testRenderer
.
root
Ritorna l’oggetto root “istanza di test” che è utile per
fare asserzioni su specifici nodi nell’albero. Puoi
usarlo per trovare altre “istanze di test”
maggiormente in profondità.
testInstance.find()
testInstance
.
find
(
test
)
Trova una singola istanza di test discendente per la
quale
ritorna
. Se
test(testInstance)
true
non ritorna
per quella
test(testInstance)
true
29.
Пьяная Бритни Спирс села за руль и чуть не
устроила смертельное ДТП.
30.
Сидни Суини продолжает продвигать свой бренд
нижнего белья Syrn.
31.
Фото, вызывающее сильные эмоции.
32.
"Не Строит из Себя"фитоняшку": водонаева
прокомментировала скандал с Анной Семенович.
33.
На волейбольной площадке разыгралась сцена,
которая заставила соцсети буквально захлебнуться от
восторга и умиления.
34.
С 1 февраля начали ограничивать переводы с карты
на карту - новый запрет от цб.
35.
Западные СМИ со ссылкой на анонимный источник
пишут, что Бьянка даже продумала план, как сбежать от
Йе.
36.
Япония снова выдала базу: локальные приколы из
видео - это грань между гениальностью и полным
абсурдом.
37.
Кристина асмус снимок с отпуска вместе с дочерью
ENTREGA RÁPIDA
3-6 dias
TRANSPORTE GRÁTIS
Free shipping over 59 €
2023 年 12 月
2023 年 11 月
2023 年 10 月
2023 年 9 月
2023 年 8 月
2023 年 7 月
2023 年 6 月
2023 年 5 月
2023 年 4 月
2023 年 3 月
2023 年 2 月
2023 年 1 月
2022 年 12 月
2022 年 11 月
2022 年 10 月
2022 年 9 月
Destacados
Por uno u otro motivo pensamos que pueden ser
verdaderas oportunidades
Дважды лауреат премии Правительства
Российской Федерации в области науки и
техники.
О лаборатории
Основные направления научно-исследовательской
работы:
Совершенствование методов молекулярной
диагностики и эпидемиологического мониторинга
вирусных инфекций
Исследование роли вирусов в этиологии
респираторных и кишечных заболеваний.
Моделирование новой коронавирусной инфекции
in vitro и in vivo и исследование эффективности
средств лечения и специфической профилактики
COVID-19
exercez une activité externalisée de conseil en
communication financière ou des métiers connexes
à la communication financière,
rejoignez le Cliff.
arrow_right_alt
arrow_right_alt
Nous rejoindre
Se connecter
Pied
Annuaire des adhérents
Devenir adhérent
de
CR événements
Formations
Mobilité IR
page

*-*-*

- **Task requirements**: What lines hold the string "root"? Pick them out of the data.

- **Answer area**:
root
Ritorna l’oggetto root “istanza di test” che è utile per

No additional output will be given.